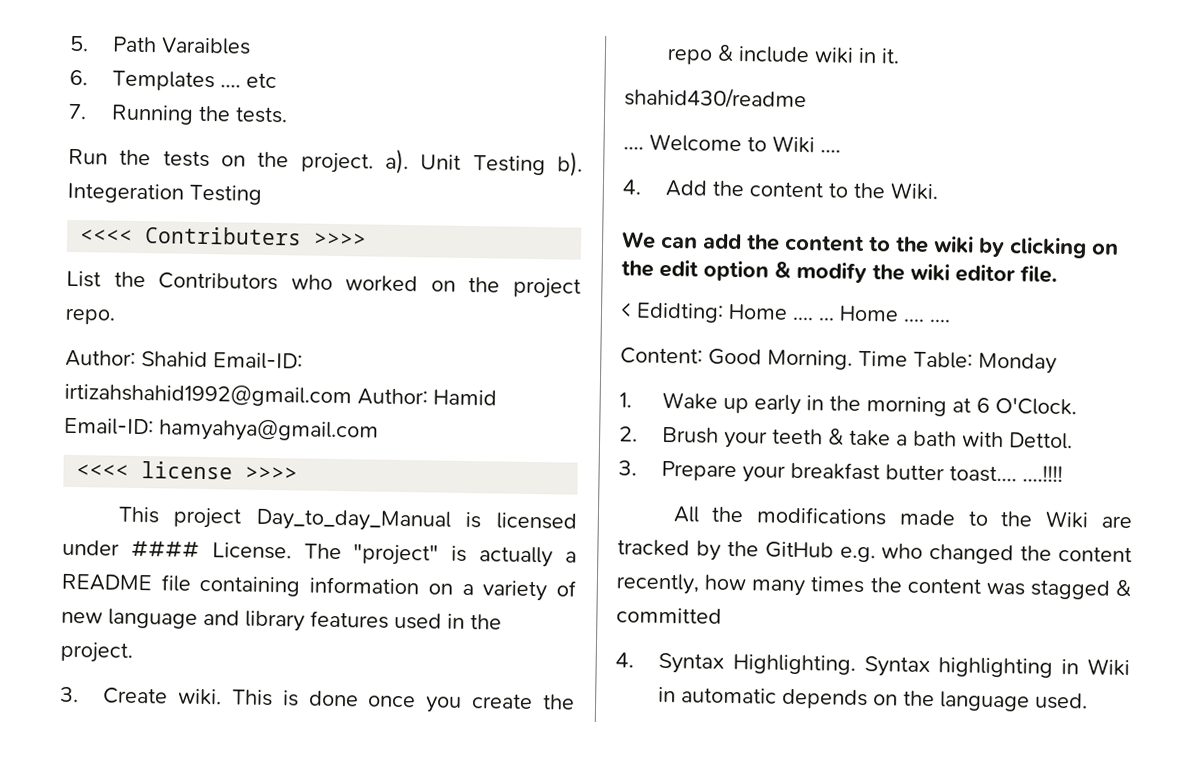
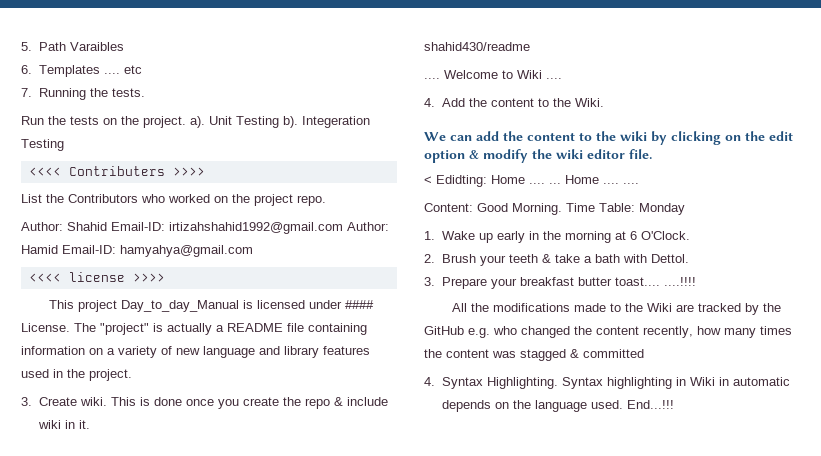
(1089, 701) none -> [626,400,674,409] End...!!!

---

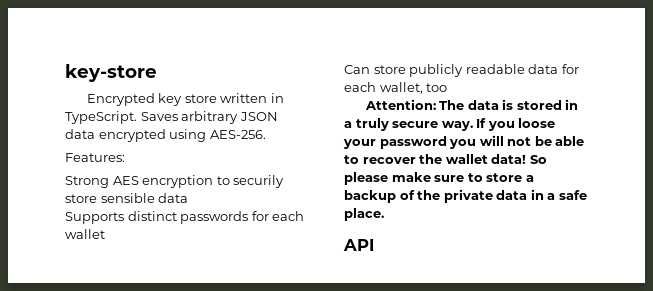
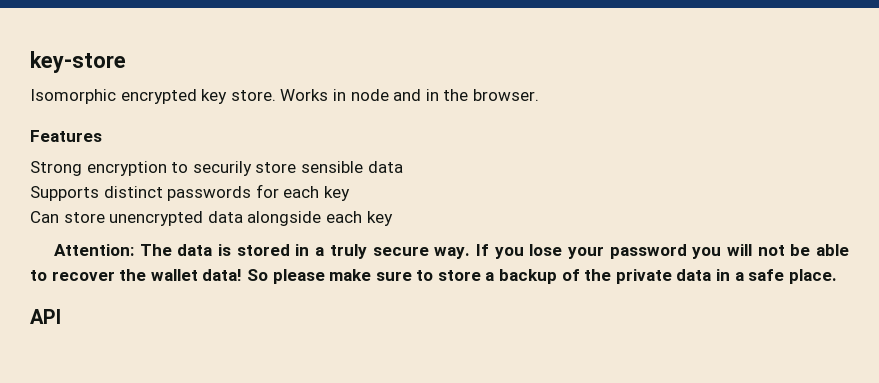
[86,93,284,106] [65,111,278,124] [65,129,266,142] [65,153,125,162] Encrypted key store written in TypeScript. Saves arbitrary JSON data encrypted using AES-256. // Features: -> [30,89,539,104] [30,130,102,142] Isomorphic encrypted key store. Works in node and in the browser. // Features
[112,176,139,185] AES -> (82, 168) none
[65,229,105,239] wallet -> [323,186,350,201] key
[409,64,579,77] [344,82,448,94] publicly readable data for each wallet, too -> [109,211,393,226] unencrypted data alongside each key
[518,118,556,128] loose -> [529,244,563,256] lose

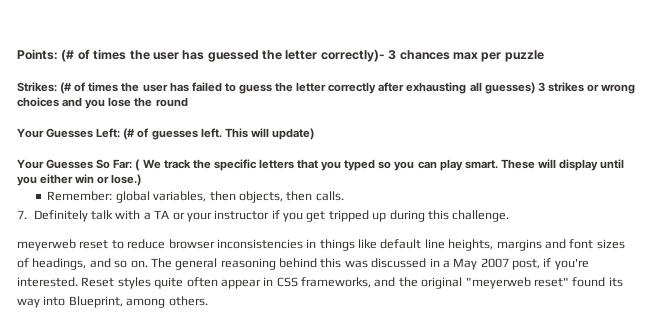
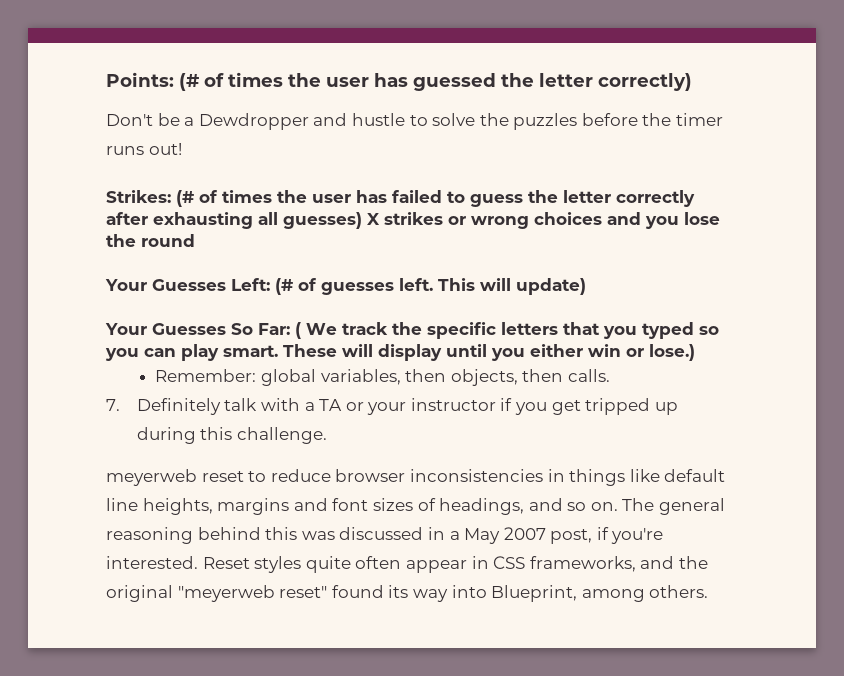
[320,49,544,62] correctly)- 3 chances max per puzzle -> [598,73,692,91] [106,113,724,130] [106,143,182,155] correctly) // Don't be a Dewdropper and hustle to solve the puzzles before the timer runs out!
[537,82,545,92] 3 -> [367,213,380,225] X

## About this exercise
Search the material above for the word "none", then copy each line that holds it.

## Exercise answer
(1089, 701) none -> [626,400,674,409] End...!!!
[112,176,139,185] AES -> (82, 168) none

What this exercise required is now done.